------ Extracted entries ------

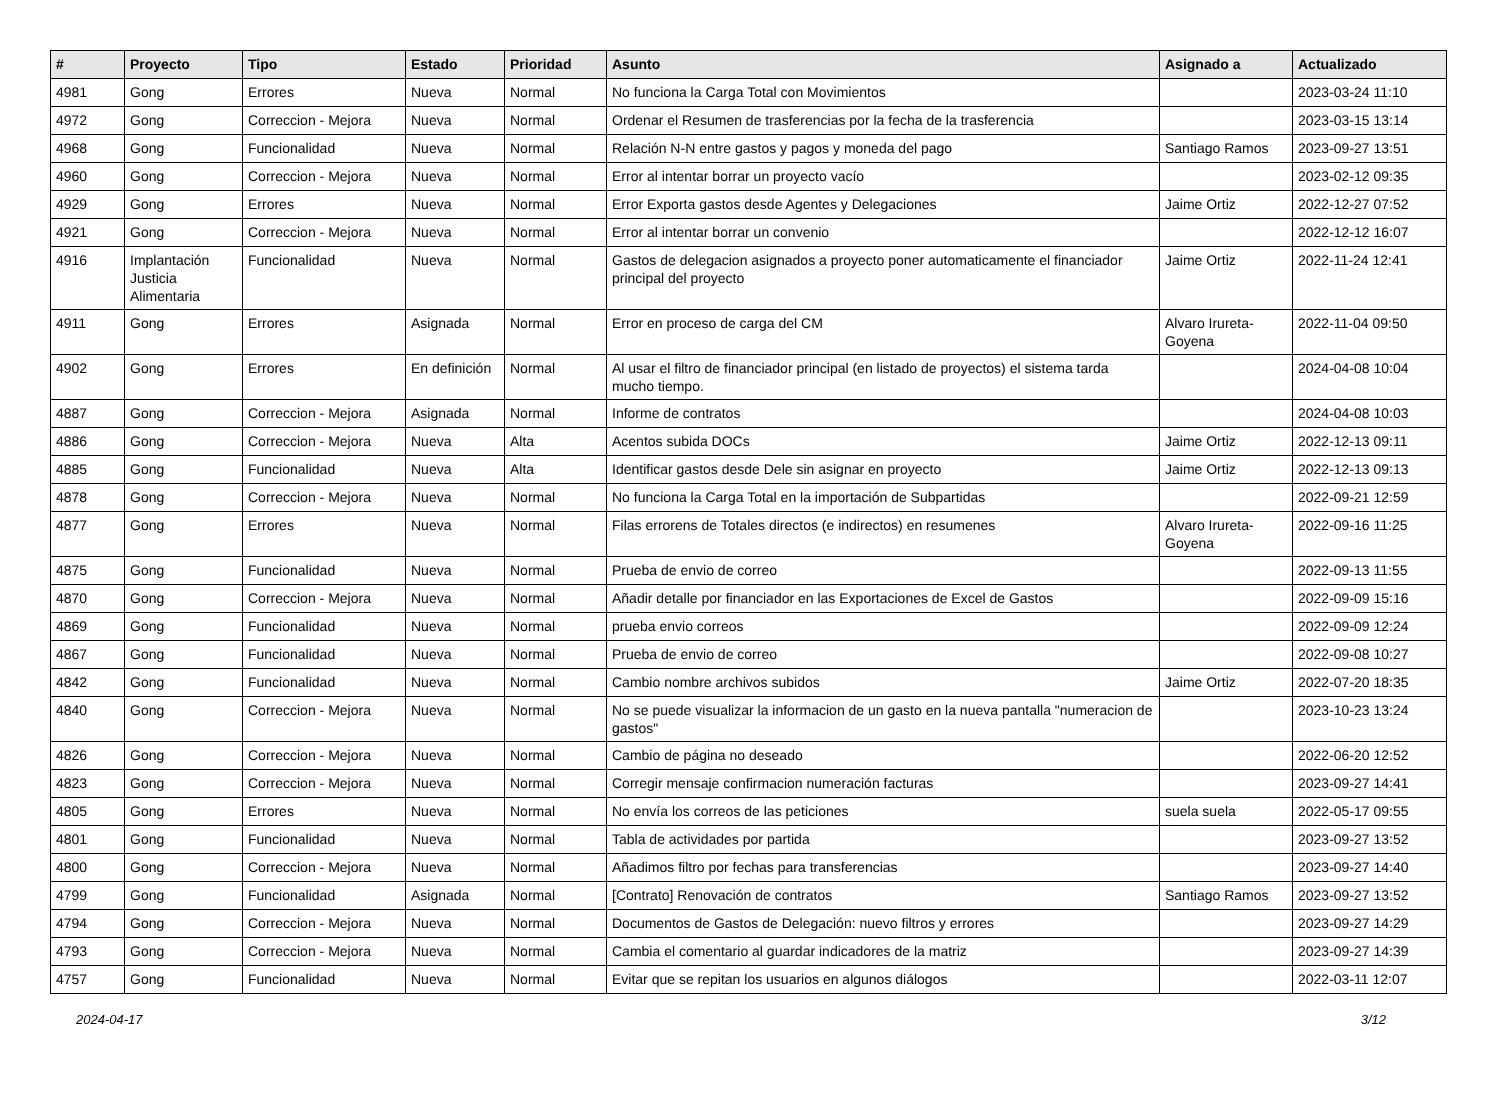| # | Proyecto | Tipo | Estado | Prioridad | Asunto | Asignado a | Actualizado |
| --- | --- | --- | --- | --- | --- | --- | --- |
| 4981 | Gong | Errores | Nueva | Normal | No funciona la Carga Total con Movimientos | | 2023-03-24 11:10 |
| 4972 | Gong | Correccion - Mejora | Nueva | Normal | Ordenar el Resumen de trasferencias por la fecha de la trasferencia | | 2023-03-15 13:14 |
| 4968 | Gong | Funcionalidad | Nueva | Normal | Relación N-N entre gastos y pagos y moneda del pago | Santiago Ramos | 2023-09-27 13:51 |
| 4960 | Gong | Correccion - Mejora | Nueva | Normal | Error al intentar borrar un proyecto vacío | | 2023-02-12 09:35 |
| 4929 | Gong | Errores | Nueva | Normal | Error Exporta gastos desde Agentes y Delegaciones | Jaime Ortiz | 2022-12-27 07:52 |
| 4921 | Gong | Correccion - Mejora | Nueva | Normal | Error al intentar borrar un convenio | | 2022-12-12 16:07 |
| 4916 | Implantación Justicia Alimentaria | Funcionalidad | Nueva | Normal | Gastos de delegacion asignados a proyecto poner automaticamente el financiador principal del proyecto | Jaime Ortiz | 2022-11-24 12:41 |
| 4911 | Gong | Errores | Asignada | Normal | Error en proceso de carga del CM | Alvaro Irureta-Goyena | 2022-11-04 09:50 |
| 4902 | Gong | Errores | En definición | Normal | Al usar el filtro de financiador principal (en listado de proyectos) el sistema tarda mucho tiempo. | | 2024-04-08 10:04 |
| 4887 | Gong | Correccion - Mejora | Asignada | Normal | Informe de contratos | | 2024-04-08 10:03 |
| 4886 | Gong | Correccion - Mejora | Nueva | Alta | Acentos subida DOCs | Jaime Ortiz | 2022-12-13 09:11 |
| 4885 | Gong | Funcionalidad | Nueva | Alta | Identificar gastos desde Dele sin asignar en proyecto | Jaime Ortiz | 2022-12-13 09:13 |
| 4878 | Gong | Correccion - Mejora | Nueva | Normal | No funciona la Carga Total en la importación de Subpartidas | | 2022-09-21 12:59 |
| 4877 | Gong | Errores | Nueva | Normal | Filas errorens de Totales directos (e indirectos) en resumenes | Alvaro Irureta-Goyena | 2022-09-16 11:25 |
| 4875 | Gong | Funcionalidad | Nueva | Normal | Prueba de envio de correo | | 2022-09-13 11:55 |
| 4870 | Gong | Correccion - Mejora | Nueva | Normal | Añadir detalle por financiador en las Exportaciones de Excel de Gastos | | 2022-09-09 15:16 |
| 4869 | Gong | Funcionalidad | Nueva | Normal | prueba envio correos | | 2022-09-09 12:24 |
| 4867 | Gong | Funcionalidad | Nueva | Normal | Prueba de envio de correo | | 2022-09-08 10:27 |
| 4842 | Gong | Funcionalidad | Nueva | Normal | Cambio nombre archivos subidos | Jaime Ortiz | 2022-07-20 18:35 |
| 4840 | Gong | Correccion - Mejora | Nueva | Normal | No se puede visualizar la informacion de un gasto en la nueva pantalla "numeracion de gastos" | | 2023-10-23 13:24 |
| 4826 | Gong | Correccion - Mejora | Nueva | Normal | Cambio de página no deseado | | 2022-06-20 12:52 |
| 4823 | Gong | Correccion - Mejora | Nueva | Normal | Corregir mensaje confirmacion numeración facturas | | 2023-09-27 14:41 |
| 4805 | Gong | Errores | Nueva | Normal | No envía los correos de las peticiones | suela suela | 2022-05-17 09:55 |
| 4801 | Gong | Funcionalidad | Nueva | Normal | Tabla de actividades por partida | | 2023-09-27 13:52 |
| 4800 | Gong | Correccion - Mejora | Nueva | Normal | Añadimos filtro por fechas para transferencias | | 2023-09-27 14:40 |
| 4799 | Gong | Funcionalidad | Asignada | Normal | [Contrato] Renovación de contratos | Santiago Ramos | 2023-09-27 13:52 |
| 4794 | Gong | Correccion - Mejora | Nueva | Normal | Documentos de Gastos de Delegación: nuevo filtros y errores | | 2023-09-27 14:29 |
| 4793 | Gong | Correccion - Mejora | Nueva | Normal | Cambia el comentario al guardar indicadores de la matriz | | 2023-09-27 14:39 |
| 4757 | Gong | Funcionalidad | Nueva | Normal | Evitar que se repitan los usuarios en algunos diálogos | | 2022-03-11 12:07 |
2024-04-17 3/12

------

Return only the lines running from the top of the data to the line that holds "2023-09-27 13:51 |". Include both of those lines, but skip the pictures.

| # | Proyecto | Tipo | Estado | Prioridad | Asunto | Asignado a | Actualizado |
| --- | --- | --- | --- | --- | --- | --- | --- |
| 4981 | Gong | Errores | Nueva | Normal | No funciona la Carga Total con Movimientos | | 2023-03-24 11:10 |
| 4972 | Gong | Correccion - Mejora | Nueva | Normal | Ordenar el Resumen de trasferencias por la fecha de la trasferencia | | 2023-03-15 13:14 |
| 4968 | Gong | Funcionalidad | Nueva | Normal | Relación N-N entre gastos y pagos y moneda del pago | Santiago Ramos | 2023-09-27 13:51 |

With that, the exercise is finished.